Saved entries
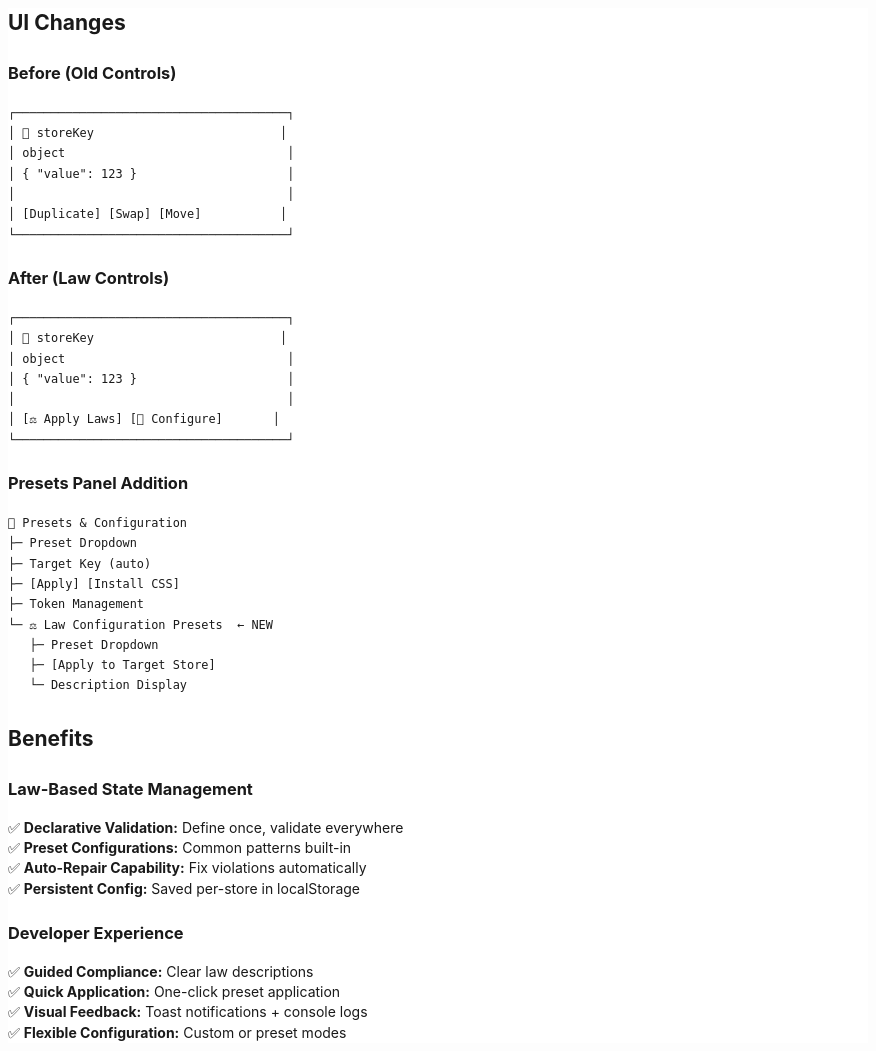 ## UI Changes

### Before (Old Controls)
```
┌──────────────────────────────────────┐
│ 💾 storeKey                          │
│ object                               │
│ { "value": 123 }                     │
│                                      │
│ [Duplicate] [Swap] [Move]           │
└──────────────────────────────────────┘
```

### After (Law Controls)
```
┌──────────────────────────────────────┐
│ 💾 storeKey                          │
│ object                               │
│ { "value": 123 }                     │
│                                      │
│ [⚖️ Apply Laws] [🔧 Configure]       │
└──────────────────────────────────────┘
```

### Presets Panel Addition
```
🎨 Presets & Configuration
├─ Preset Dropdown
├─ Target Key (auto)
├─ [Apply] [Install CSS]
├─ Token Management
└─ ⚖️ Law Configuration Presets  ← NEW
   ├─ Preset Dropdown
   ├─ [Apply to Target Store]
   └─ Description Display
```

## Benefits

### Law-Based State Management
✅ **Declarative Validation:** Define once, validate everywhere  
✅ **Preset Configurations:** Common patterns built-in  
✅ **Auto-Repair Capability:** Fix violations automatically  
✅ **Persistent Config:** Saved per-store in localStorage  

### Developer Experience
✅ **Guided Compliance:** Clear law descriptions  
✅ **Quick Application:** One-click preset application  
✅ **Visual Feedback:** Toast notifications + console logs  
✅ **Flexible Configuration:** Custom or preset modes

** Exercise aim **
The answer should consist of every line above in which "Target" appears.

** Answer section **
├─ Target Key (auto)
   ├─ [Apply to Target Store]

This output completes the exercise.